It is simple to get a StorageStreamDownloader
using the azure.storage.blob package:
from azure.storage.blob import BlobServiceClient
blob_service_client = BlobServiceClient.from_connection_string("my azure connection string")
container_client = blob_service_client.get_container_client("my azure container name")
blob_client = container_client.get_blob_client("my azure file name")
storage_stream_downloader = blob_client.download_blob()
and it is simple to process a file-like object, or more specifically, I think, a string-returning iterator (or the file path of the object) in the csv package:
import csv
from io import StringIO
csv_string = """col1, col2
a,b
c,d"""
with StringIO(csv_string) as csv_file:
for row in csv.reader(csv_file):
print(row) # or rather whatever I actually want to do on a row by row basis, e.g. ascertain that the file contains a row that meets a certain condition
What I'm struggling with is getting the streaming data from my StorageStreamDownloader
into csv.reader()
in such a way that I can process each line as it arrives rather than waiting for the whole file to download.
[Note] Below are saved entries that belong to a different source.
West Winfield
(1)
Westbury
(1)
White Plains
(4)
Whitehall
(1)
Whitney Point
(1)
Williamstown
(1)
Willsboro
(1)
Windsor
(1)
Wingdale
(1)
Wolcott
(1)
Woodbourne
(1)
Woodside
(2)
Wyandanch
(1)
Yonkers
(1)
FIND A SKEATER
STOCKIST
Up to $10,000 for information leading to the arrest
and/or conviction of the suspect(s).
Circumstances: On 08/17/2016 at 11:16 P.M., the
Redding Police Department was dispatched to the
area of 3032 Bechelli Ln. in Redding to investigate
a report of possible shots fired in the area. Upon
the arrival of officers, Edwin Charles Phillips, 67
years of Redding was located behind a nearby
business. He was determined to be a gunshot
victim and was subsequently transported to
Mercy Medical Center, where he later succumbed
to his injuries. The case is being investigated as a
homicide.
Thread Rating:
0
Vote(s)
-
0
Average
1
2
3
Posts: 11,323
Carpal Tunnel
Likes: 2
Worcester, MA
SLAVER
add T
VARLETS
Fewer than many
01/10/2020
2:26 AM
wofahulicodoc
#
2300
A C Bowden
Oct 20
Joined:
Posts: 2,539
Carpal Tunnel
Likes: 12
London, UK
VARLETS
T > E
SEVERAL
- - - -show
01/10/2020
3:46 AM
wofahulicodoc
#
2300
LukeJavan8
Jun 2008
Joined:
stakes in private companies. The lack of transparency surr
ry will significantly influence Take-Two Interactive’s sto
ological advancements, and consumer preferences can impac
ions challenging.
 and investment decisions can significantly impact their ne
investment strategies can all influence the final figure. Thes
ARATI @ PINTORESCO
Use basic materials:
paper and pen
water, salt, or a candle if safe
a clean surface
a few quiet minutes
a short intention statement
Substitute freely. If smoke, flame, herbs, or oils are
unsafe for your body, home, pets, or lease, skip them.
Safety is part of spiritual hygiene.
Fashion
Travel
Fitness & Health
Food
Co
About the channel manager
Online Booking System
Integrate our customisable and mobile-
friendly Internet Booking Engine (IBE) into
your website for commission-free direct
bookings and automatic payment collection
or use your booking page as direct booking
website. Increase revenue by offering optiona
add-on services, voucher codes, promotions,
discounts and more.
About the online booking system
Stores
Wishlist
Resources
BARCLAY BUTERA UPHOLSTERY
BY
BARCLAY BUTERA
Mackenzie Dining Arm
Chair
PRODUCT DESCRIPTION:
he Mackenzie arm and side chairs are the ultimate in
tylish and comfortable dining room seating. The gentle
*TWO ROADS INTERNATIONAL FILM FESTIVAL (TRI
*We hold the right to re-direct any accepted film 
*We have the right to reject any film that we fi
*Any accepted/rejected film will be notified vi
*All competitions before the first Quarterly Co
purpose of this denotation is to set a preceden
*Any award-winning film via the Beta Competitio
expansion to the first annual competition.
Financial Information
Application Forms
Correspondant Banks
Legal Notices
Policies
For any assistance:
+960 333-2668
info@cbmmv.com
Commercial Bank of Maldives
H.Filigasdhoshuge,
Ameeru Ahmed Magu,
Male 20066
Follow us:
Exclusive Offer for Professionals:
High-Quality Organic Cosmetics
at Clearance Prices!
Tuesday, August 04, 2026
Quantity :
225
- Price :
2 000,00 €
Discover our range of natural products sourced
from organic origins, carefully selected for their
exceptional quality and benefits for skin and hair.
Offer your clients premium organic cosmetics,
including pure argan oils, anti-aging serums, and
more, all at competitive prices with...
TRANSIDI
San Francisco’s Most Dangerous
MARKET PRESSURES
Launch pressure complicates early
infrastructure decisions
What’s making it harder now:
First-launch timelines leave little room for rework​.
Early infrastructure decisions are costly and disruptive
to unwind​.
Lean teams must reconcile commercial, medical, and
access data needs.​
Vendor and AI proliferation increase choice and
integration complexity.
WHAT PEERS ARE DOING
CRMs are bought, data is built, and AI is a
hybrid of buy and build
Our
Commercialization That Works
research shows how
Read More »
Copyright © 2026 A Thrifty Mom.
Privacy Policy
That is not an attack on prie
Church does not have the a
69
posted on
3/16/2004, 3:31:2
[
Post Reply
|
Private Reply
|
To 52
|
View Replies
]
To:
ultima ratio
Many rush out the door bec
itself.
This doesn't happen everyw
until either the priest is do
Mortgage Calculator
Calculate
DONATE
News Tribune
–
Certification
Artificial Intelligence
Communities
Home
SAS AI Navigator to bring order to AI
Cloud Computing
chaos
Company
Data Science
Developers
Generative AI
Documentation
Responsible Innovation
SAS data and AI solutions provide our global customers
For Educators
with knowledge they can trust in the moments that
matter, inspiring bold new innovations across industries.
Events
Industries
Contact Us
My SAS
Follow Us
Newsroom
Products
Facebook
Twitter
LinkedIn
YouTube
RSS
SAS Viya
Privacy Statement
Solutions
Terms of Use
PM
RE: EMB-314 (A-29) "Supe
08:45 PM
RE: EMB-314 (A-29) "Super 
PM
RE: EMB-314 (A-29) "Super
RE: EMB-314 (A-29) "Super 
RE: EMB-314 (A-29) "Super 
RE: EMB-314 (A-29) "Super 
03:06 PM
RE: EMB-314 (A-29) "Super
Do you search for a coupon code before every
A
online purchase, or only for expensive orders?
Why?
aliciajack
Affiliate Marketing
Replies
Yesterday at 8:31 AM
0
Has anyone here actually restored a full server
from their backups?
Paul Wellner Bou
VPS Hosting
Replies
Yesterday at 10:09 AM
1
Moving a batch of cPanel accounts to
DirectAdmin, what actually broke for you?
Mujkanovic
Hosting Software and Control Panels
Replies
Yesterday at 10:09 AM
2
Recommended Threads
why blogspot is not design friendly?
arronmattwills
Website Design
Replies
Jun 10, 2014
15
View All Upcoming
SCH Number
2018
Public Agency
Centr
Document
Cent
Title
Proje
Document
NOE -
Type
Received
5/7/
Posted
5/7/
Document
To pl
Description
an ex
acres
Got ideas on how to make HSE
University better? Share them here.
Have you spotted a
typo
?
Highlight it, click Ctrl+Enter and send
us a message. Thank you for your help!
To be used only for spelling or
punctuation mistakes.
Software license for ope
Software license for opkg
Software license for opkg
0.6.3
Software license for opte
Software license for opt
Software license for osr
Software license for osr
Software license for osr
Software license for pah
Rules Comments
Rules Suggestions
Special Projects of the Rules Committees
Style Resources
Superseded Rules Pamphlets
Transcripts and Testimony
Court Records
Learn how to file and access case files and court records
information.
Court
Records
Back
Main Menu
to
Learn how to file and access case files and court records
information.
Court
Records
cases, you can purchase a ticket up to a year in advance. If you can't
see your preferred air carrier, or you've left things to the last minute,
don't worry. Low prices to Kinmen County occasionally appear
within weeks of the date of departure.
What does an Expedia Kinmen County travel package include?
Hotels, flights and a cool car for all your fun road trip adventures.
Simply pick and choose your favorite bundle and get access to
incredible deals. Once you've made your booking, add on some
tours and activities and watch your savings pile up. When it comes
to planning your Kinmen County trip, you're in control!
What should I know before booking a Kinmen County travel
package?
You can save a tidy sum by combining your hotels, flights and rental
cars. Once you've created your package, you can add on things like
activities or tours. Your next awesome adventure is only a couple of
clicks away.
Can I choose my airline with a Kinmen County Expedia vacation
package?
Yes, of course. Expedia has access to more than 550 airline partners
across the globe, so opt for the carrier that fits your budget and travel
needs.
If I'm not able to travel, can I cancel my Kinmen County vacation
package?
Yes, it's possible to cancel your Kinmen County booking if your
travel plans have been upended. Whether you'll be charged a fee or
The Microsoft docs strike me as a little underwritten by their standards (the chunks()
method has no annotation?) but I see there is a readinto()
method for reading into a stream. I have tried reading into a BytesIO
stream but cannot work out how to get the data out into csv.reader()
without just outputting the buffer to a new file and reading that file. This all strikes me as a thing that should be doable but I'm probably missing something obvious conceptually, perhaps to do with itertools
or asyncio
, or perhaps I'm just using the wrong csv tool for my needs?